■ WORK ORDER
Please indicate the number of lines in the listing below that include the string "family"; add nothing else.

*** Block opens ***

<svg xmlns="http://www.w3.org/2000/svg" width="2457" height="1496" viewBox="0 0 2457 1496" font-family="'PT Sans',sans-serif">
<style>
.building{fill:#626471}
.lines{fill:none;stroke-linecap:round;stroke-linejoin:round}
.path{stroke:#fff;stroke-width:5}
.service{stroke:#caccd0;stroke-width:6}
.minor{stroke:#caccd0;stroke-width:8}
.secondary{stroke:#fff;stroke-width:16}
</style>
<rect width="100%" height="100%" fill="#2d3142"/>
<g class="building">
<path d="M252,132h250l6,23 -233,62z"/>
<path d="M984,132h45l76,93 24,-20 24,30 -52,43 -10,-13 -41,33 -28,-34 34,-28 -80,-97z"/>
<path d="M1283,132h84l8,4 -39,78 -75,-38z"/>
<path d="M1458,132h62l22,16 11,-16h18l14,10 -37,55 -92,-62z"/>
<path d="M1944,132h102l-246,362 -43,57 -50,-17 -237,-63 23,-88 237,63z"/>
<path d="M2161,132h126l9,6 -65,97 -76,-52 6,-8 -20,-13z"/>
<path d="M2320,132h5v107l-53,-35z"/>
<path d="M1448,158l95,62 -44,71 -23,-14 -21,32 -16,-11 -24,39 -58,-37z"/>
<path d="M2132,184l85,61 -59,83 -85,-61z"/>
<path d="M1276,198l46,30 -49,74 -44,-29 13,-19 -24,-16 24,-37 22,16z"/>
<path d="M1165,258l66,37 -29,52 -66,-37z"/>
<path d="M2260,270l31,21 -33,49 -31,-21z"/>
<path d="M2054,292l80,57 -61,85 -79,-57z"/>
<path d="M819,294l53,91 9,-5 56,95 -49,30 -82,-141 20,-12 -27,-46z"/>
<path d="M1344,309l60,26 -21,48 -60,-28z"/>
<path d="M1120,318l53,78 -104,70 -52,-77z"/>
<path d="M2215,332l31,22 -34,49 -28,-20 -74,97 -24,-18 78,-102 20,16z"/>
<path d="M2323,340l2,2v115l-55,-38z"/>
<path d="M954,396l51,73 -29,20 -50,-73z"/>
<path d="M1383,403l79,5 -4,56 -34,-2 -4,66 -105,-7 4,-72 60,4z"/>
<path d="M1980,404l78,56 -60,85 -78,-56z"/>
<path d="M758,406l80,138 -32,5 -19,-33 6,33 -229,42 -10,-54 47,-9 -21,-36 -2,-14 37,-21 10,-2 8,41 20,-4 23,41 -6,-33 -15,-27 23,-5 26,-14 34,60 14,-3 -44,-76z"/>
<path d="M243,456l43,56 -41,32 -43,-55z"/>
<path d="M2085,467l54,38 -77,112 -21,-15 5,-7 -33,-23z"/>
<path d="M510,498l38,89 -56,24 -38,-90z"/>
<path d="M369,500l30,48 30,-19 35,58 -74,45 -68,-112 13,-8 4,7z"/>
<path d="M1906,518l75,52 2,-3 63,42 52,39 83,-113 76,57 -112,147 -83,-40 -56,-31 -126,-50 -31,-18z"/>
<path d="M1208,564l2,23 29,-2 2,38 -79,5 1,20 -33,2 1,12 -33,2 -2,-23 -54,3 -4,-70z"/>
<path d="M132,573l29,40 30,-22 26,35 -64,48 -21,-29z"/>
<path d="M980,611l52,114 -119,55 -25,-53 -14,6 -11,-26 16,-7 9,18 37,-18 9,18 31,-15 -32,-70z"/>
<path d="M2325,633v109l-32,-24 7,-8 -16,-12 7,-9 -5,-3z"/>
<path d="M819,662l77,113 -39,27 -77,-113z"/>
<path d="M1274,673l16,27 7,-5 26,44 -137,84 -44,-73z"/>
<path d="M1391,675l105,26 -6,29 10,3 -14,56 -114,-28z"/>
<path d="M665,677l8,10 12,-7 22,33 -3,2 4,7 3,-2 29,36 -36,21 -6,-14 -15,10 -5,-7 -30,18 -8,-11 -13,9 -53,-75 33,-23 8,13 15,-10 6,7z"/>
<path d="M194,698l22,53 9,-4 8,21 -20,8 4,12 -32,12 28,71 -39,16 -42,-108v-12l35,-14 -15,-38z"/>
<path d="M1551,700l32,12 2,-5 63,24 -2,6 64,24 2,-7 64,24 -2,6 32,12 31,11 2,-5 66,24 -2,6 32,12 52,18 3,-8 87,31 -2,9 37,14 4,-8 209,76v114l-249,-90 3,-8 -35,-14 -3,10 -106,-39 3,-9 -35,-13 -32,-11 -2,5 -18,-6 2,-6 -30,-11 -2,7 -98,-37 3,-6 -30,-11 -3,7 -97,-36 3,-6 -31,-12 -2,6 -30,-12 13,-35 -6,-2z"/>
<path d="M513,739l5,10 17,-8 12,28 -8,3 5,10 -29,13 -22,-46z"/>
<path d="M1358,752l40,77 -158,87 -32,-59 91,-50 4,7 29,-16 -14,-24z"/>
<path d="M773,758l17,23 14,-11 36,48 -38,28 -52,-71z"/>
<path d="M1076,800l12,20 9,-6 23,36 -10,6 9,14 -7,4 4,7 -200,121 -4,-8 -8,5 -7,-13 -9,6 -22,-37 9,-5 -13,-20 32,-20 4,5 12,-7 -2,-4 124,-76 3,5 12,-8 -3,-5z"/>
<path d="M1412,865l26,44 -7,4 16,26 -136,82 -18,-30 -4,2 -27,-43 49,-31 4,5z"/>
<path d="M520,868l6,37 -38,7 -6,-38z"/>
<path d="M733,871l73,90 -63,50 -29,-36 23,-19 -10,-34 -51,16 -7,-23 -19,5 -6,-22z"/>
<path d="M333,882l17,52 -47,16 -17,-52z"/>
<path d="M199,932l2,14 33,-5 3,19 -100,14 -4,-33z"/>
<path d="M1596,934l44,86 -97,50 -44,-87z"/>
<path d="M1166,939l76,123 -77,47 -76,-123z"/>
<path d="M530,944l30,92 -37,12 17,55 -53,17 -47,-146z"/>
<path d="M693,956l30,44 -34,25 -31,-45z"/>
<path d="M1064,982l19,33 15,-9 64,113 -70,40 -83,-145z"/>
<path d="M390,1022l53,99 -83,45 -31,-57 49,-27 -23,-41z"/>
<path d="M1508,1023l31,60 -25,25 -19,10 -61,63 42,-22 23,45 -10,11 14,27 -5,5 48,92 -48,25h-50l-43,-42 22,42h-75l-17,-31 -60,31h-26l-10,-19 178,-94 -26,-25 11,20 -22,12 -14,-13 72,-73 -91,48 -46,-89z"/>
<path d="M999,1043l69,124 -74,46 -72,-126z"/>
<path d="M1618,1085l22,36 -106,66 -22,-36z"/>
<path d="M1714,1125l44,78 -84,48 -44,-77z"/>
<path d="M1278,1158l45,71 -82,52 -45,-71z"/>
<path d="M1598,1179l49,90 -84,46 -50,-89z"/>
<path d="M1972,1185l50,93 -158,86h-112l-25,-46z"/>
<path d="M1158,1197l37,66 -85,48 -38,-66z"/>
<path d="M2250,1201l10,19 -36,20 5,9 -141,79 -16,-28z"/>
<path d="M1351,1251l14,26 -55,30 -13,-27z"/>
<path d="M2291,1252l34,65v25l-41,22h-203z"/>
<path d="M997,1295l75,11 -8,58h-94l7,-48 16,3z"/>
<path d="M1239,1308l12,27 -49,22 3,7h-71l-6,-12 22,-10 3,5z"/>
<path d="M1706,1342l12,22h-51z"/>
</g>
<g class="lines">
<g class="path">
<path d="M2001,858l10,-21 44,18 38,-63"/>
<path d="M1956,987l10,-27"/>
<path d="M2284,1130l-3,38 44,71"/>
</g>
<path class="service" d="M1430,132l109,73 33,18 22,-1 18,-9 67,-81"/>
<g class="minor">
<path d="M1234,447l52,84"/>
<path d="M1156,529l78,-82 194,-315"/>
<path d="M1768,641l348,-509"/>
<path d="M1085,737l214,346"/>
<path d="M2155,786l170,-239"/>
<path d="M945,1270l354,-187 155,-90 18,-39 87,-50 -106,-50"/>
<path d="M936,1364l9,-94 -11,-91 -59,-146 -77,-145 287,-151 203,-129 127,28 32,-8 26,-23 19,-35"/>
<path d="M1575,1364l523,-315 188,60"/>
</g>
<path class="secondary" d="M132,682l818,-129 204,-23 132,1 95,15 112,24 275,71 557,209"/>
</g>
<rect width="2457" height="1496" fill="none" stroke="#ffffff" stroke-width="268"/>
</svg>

*** Block closes ***
*** Block opens ***

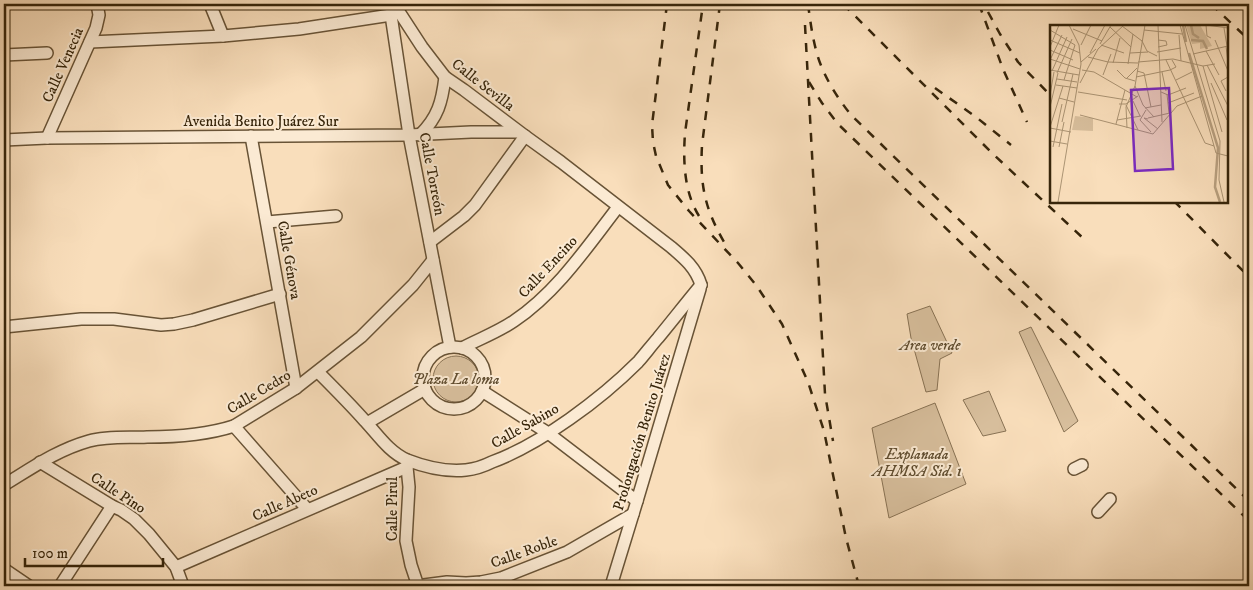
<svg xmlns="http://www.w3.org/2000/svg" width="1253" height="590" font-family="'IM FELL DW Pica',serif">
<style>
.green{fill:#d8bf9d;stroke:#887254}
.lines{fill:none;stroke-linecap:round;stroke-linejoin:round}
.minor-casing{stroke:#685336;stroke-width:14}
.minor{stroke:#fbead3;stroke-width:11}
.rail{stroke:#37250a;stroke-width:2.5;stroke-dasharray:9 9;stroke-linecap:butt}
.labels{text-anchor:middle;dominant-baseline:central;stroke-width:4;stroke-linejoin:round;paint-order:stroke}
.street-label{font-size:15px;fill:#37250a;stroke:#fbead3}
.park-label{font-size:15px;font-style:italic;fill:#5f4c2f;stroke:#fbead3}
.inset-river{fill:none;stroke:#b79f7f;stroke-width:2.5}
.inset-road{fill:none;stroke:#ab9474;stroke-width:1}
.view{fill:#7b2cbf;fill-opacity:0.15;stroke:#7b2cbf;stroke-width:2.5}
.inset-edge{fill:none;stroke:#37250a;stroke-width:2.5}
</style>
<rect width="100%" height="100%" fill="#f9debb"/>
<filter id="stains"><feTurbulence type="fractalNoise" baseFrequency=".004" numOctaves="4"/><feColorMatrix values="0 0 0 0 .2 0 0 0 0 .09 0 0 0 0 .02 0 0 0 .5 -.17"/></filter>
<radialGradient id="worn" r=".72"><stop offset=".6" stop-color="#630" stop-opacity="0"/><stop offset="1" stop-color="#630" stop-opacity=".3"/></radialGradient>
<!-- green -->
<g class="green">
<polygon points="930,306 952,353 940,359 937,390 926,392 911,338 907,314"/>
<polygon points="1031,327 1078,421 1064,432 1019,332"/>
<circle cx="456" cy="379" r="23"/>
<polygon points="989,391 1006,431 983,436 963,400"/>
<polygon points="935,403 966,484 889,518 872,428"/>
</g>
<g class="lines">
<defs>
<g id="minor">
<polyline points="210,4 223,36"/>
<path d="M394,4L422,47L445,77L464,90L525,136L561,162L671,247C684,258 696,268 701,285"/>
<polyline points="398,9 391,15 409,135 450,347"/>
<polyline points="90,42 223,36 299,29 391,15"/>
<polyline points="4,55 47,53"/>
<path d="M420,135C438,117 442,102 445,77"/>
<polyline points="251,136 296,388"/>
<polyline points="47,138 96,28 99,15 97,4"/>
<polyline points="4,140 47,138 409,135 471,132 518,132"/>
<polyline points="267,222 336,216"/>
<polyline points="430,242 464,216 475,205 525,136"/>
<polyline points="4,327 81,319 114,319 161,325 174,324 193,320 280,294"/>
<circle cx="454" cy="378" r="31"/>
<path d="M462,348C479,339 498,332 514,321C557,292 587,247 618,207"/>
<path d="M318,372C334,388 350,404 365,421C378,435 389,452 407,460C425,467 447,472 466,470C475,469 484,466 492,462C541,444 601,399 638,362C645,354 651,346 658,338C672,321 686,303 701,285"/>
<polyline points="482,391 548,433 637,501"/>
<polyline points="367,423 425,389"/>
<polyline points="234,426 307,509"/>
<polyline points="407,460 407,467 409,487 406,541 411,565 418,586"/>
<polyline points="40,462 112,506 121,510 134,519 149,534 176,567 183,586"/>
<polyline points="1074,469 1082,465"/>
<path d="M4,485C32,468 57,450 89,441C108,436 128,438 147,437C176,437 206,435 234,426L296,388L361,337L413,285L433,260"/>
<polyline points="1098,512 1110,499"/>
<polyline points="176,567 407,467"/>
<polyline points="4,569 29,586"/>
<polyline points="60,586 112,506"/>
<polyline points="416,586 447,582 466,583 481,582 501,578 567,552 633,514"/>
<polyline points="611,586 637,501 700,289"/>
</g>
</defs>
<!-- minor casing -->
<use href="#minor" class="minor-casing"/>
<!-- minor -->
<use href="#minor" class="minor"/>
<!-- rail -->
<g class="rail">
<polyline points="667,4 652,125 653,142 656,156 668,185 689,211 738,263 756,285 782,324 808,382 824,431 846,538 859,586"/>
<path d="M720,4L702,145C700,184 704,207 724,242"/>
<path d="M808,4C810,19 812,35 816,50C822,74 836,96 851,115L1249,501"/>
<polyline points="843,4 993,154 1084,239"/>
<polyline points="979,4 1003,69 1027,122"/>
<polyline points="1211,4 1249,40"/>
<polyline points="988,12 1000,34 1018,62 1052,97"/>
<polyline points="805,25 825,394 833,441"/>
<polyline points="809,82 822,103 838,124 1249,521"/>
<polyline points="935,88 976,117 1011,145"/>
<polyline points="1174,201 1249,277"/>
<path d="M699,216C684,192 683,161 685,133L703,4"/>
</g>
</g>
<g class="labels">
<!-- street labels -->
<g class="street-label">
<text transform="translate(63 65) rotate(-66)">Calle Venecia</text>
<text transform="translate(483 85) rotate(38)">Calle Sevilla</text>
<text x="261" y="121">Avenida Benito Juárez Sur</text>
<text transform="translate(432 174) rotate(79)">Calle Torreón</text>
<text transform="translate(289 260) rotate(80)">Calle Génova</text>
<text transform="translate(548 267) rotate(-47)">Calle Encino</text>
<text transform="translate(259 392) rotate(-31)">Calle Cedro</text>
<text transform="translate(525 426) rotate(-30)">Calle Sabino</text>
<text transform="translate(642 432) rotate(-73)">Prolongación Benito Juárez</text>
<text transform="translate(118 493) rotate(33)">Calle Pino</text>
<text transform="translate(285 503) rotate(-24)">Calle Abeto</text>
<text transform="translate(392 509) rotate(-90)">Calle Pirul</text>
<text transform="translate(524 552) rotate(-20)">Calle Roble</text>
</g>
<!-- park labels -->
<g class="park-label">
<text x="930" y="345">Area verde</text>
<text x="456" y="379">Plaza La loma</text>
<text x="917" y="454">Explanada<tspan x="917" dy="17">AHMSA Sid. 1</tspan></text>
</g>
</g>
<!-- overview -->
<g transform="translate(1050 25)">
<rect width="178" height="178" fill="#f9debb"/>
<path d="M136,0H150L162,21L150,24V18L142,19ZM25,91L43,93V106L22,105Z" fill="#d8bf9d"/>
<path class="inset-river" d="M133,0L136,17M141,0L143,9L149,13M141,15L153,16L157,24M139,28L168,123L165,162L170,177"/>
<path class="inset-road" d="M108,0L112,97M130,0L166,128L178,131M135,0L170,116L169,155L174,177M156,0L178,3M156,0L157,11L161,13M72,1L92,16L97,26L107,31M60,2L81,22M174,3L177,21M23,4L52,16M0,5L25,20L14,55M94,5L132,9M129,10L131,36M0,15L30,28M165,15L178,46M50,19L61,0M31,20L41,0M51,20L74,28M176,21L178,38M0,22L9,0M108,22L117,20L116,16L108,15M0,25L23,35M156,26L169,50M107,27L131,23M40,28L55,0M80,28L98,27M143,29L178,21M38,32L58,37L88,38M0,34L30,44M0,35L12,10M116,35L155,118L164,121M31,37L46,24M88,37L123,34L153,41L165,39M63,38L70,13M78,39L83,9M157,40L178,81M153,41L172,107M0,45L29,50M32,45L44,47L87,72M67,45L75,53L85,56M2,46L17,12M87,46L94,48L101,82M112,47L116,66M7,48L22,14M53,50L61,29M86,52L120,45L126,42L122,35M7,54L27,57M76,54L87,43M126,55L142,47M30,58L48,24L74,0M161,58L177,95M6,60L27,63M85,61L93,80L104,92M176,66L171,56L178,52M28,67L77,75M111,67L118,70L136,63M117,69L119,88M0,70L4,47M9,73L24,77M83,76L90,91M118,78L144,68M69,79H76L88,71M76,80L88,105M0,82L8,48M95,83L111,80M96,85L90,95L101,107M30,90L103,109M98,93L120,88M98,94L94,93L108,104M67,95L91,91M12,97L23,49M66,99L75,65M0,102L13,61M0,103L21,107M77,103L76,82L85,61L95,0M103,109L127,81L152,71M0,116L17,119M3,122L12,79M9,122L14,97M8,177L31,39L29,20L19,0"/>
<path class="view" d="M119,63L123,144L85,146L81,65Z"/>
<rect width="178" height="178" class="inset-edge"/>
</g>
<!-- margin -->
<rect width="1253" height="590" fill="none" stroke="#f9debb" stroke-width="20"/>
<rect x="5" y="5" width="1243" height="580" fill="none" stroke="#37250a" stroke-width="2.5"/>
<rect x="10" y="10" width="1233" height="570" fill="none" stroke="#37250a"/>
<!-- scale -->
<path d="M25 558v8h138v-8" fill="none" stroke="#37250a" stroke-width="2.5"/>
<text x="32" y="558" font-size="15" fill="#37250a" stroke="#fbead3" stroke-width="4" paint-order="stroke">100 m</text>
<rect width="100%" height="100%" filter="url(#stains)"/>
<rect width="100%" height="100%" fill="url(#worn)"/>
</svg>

*** Block closes ***

■ SOLUTION FOR THIS PROBLEM
2